Provided text |
This infiltration became most evident when I discovered that BoardCity, and other projects like my first-year UX work and my sheet-metal project, Lumin, were being used as exemplary works for junior students. This created stark dissonance: the institution publicly upheld its consumption knowledge through direct feedback, yet privately validated my production knowledge by leveraging it as a pedagogical standard. Through Appadurai’s framework, I now understand that the system can desire the innovative output of a diverted commodity while remaining unable to formally endorse the disruptive process that created it. The “Trojan horse” had just passed through the gates, and it was now actively shaping the institution’s own teaching arsenal, even as the system maintained its official narrative.

This success, however, forces me to confront a deeper question about my methodology. My strong-willed approach, encapsulated by the phrase “if I like it blue, I’ll make it blue”, could be a limitation. In prioritising my own aesthetic judgment, do I risk becoming a solitary author rather than a collaborative designer truly serving user needs? Similarly, my motivation to excel “out of spite” can be a powerful motivator, but it may also lead to designs that are more about proving a point to critics than solving a problem with empathy. This friction, therefore, is not solely the institution’s failure; it also reveals my own evolving understanding of what it means to be a critical designer.

Tasks to perform |
1. Transcribe the part of the design reflection starting at "This infiltration became" and ending at "its official narrative.".
2. In the design reflection, how would you condense the paragraph beginning "This success, however, forces me" into a shorter version that keeps its main points?

Extracted entries |
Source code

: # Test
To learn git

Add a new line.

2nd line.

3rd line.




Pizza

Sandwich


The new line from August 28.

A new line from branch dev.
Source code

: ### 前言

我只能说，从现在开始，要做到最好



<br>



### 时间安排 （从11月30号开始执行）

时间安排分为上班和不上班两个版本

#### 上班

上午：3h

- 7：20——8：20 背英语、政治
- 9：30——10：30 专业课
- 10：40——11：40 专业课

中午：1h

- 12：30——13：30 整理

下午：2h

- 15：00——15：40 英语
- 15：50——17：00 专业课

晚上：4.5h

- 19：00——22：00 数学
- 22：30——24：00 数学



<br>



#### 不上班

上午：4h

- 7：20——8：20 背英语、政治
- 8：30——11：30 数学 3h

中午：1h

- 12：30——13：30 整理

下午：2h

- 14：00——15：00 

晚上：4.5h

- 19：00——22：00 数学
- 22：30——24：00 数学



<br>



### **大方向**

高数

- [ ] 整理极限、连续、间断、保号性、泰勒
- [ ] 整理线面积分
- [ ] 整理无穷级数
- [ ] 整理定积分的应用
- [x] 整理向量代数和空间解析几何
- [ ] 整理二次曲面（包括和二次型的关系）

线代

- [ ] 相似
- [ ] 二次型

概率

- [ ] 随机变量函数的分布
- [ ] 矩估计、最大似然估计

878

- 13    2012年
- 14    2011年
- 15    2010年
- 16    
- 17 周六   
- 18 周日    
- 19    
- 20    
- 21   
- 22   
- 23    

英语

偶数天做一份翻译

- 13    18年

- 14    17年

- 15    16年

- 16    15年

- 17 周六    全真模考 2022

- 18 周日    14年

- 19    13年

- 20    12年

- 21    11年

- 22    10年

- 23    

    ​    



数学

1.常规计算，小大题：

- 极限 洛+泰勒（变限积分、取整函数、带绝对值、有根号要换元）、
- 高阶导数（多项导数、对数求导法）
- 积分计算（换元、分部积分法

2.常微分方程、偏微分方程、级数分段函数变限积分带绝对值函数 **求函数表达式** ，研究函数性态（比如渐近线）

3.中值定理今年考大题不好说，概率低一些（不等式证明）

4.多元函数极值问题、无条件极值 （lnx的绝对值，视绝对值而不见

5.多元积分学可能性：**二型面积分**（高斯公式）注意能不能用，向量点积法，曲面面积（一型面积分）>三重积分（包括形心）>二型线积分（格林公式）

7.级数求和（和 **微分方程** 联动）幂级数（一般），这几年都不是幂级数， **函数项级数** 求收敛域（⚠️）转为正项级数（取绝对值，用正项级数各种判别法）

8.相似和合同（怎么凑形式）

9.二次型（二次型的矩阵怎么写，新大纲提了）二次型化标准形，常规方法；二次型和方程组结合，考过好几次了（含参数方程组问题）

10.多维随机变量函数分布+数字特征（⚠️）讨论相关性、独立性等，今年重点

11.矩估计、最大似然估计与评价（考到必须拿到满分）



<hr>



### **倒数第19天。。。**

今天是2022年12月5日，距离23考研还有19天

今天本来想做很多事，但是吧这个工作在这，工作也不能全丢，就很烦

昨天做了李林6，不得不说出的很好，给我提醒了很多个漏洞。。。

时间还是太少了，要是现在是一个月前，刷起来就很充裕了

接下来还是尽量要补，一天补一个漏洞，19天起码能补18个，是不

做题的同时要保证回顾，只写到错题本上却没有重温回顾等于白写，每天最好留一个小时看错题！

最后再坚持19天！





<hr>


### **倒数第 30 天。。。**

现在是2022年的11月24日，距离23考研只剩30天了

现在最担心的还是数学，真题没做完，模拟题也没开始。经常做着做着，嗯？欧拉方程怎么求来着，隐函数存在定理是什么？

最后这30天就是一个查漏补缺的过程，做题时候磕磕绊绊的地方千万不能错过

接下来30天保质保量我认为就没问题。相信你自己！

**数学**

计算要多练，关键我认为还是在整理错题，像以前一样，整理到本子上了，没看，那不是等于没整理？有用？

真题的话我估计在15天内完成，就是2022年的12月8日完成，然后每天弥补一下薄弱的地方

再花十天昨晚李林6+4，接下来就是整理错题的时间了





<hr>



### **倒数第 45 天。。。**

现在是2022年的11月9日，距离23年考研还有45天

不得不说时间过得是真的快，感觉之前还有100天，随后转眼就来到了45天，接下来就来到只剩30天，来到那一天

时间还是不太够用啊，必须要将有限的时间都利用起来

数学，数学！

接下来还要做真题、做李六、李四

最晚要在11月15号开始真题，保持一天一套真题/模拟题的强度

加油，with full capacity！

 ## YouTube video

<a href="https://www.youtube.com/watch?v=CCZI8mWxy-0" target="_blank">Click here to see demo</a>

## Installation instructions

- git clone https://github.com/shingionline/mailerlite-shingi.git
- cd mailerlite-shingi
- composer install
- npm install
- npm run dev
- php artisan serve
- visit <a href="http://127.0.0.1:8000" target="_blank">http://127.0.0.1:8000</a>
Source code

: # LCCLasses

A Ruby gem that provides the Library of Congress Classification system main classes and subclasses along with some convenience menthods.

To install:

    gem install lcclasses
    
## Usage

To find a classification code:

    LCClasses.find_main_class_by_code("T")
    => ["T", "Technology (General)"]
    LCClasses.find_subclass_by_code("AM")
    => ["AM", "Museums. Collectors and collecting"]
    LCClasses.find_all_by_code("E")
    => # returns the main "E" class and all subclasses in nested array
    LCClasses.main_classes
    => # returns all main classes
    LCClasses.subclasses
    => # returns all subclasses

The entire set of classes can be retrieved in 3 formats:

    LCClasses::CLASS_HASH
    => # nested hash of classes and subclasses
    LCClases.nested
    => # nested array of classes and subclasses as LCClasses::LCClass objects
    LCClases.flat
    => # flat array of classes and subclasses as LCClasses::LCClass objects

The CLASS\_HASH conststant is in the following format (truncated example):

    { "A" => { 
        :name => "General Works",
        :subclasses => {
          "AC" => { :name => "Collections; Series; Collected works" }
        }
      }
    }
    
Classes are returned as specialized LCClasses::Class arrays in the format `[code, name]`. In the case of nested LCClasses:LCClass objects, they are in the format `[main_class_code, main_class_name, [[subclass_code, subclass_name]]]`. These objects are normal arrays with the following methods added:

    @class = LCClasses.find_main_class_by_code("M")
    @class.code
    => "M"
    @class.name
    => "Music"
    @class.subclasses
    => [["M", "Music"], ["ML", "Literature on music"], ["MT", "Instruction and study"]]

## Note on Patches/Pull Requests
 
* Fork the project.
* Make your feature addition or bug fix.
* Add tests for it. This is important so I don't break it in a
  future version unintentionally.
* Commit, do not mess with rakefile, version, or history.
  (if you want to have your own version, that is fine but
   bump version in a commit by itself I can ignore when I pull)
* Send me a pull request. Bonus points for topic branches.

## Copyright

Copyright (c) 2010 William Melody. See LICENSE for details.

Answers to this exercise |
1.
This infiltration became most evident when I discovered that BoardCity, and other projects like my first-year UX work and my sheet-metal project, Lumin, were being used as exemplary works for junior students. This created stark dissonance: the institution publicly upheld its consumption knowledge through direct feedback, yet privately validated my production knowledge by leveraging it as a pedagogical standard. Through Appadurai’s framework, I now understand that the system can desire the innovative output of a diverted commodity while remaining unable to formally endorse the disruptive process that created it. The “Trojan horse” had just passed through the gates, and it was now actively shaping the institution’s own teaching arsenal, even as the system maintained its official narrative.

2. This success raises a deeper question about my methodology. My strong-willed "if I like it blue, I'll make it blue" approach may be a limitation: by prioritizing my own aesthetic judgment, I risk becoming a solitary author rather than a collaborative designer serving user needs. Likewise, excelling "out of spite" motivates me but may produce designs that prove a point to critics rather than solve problems with empathy. So this friction is not only the institution's failure; it also shows my evolving understanding of what being a critical designer means.